Reproduce every record below exactly as it appears.

[start of DATASET]

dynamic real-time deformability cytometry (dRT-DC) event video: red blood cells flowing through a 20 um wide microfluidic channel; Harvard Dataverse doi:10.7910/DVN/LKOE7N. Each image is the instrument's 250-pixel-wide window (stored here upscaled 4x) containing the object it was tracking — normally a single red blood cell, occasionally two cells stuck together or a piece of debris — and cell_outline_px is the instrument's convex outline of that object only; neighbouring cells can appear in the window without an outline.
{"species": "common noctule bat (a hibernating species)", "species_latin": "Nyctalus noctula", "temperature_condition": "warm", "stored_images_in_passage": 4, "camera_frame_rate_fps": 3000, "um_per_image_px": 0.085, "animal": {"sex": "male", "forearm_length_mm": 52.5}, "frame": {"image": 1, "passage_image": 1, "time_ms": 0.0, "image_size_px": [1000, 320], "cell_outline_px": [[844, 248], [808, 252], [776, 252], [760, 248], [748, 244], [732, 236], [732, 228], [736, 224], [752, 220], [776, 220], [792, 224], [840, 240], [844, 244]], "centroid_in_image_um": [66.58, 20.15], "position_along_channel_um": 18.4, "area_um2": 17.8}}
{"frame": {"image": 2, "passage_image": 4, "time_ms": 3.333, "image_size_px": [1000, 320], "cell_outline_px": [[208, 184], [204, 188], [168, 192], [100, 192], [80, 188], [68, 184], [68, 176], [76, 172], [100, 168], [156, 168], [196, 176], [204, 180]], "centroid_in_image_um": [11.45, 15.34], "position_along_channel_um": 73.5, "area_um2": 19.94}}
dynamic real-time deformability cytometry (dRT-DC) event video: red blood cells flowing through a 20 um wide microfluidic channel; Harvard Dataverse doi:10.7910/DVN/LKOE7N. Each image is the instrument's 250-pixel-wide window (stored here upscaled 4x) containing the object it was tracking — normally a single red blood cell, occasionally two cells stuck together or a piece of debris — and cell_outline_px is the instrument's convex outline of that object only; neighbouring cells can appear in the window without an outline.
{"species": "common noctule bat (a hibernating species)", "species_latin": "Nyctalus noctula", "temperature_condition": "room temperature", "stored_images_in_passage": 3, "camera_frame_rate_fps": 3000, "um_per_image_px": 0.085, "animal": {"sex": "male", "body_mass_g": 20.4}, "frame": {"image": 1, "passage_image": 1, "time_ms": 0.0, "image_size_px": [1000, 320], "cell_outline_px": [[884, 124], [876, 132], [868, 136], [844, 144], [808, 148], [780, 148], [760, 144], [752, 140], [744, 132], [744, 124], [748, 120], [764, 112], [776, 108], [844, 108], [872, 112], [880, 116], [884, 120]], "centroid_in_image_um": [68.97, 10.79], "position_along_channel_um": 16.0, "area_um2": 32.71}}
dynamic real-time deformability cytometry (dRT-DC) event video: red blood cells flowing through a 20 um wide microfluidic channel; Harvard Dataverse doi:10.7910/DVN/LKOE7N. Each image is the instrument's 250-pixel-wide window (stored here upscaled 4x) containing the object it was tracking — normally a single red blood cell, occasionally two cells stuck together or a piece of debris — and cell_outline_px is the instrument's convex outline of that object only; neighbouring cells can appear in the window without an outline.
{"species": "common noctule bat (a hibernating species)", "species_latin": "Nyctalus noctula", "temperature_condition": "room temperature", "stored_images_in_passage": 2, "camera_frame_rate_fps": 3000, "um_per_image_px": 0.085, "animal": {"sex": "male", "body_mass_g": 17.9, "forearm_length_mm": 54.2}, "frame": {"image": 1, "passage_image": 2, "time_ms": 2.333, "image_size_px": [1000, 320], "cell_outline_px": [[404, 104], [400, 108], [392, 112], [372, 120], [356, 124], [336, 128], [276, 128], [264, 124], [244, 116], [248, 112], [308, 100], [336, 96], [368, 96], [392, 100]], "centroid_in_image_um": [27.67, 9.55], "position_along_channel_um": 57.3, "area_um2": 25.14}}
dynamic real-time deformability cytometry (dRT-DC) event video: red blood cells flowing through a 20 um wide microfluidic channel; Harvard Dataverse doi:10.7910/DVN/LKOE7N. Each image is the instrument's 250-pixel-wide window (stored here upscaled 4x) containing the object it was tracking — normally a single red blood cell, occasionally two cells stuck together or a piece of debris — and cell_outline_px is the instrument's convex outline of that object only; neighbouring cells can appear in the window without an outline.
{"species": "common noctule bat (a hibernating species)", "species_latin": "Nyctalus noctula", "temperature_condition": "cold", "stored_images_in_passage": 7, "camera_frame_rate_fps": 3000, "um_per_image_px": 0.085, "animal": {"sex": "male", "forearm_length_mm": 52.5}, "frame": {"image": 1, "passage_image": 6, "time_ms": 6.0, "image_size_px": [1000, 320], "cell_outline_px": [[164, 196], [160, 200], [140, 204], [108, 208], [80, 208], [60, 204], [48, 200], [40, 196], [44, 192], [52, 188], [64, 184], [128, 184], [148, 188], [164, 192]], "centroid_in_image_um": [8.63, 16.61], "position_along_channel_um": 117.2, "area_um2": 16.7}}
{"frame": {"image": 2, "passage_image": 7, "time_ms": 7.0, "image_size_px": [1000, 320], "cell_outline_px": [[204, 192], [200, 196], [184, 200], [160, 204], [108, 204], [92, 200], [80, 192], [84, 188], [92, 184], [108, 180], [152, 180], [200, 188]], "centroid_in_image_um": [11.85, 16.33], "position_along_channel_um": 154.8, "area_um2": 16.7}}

[end of DATASET]

◆ **WRITTEN SOLUTION**:
dynamic real-time deformability cytometry (dRT-DC) event video: red blood cells flowing through a 20 um wide microfluidic channel; Harvard Dataverse doi:10.7910/DVN/LKOE7N. Each image is the instrument's 250-pixel-wide window (stored here upscaled 4x) containing the object it was tracking — normally a single red blood cell, occasionally two cells stuck together or a piece of debris — and cell_outline_px is the instrument's convex outline of that object only; neighbouring cells can appear in the window without an outline.
{"species": "common noctule bat (a hibernating species)", "species_latin": "Nyctalus noctula", "temperature_condition": "warm", "stored_images_in_passage": 4, "camera_frame_rate_fps": 3000, "um_per_image_px": 0.085, "animal": {"sex": "male", "forearm_length_mm": 52.5}, "frame": {"image": 1, "passage_image": 1, "time_ms": 0.0, "image_size_px": [1000, 320], "cell_outline_px": [[844, 248], [808, 252], [776, 252], [760, 248], [748, 244], [732, 236], [732, 228], [736, 224], [752, 220], [776, 220], [792, 224], [840, 240], [844, 244]], "centroid_in_image_um": [66.58, 20.15], "position_along_channel_um": 18.4, "area_um2": 17.8}}
{"frame": {"image": 2, "passage_image": 4, "time_ms": 3.333, "image_size_px": [1000, 320], "cell_outline_px": [[208, 184], [204, 188], [168, 192], [100, 192], [80, 188], [68, 184], [68, 176], [76, 172], [100, 168], [156, 168], [196, 176], [204, 180]], "centroid_in_image_um": [11.45, 15.34], "position_along_channel_um": 73.5, "area_um2": 19.94}}
dynamic real-time deformability cytometry (dRT-DC) event video: red blood cells flowing through a 20 um wide microfluidic channel; Harvard Dataverse doi:10.7910/DVN/LKOE7N. Each image is the instrument's 250-pixel-wide window (stored here upscaled 4x) containing the object it was tracking — normally a single red blood cell, occasionally two cells stuck together or a piece of debris — and cell_outline_px is the instrument's convex outline of that object only; neighbouring cells can appear in the window without an outline.
{"species": "common noctule bat (a hibernating species)", "species_latin": "Nyctalus noctula", "temperature_condition": "room temperature", "stored_images_in_passage": 3, "camera_frame_rate_fps": 3000, "um_per_image_px": 0.085, "animal": {"sex": "male", "body_mass_g": 20.4}, "frame": {"image": 1, "passage_image": 1, "time_ms": 0.0, "image_size_px": [1000, 320], "cell_outline_px": [[884, 124], [876, 132], [868, 136], [844, 144], [808, 148], [780, 148], [760, 144], [752, 140], [744, 132], [744, 124], [748, 120], [764, 112], [776, 108], [844, 108], [872, 112], [880, 116], [884, 120]], "centroid_in_image_um": [68.97, 10.79], "position_along_channel_um": 16.0, "area_um2": 32.71}}
dynamic real-time deformability cytometry (dRT-DC) event video: red blood cells flowing through a 20 um wide microfluidic channel; Harvard Dataverse doi:10.7910/DVN/LKOE7N. Each image is the instrument's 250-pixel-wide window (stored here upscaled 4x) containing the object it was tracking — normally a single red blood cell, occasionally two cells stuck together or a piece of debris — and cell_outline_px is the instrument's convex outline of that object only; neighbouring cells can appear in the window without an outline.
{"species": "common noctule bat (a hibernating species)", "species_latin": "Nyctalus noctula", "temperature_condition": "room temperature", "stored_images_in_passage": 2, "camera_frame_rate_fps": 3000, "um_per_image_px": 0.085, "animal": {"sex": "male", "body_mass_g": 17.9, "forearm_length_mm": 54.2}, "frame": {"image": 1, "passage_image": 2, "time_ms": 2.333, "image_size_px": [1000, 320], "cell_outline_px": [[404, 104], [400, 108], [392, 112], [372, 120], [356, 124], [336, 128], [276, 128], [264, 124], [244, 116], [248, 112], [308, 100], [336, 96], [368, 96], [392, 100]], "centroid_in_image_um": [27.67, 9.55], "position_along_channel_um": 57.3, "area_um2": 25.14}}
dynamic real-time deformability cytometry (dRT-DC) event video: red blood cells flowing through a 20 um wide microfluidic channel; Harvard Dataverse doi:10.7910/DVN/LKOE7N. Each image is the instrument's 250-pixel-wide window (stored here upscaled 4x) containing the object it was tracking — normally a single red blood cell, occasionally two cells stuck together or a piece of debris — and cell_outline_px is the instrument's convex outline of that object only; neighbouring cells can appear in the window without an outline.
{"species": "common noctule bat (a hibernating species)", "species_latin": "Nyctalus noctula", "temperature_condition": "cold", "stored_images_in_passage": 7, "camera_frame_rate_fps": 3000, "um_per_image_px": 0.085, "animal": {"sex": "male", "forearm_length_mm": 52.5}, "frame": {"image": 1, "passage_image": 6, "time_ms": 6.0, "image_size_px": [1000, 320], "cell_outline_px": [[164, 196], [160, 200], [140, 204], [108, 208], [80, 208], [60, 204], [48, 200], [40, 196], [44, 192], [52, 188], [64, 184], [128, 184], [148, 188], [164, 192]], "centroid_in_image_um": [8.63, 16.61], "position_along_channel_um": 117.2, "area_um2": 16.7}}
{"frame": {"image": 2, "passage_image": 7, "time_ms": 7.0, "image_size_px": [1000, 320], "cell_outline_px": [[204, 192], [200, 196], [184, 200], [160, 204], [108, 204], [92, 200], [80, 192], [84, 188], [92, 184], [108, 180], [152, 180], [200, 188]], "centroid_in_image_um": [11.85, 16.33], "position_along_channel_um": 154.8, "area_um2": 16.7}}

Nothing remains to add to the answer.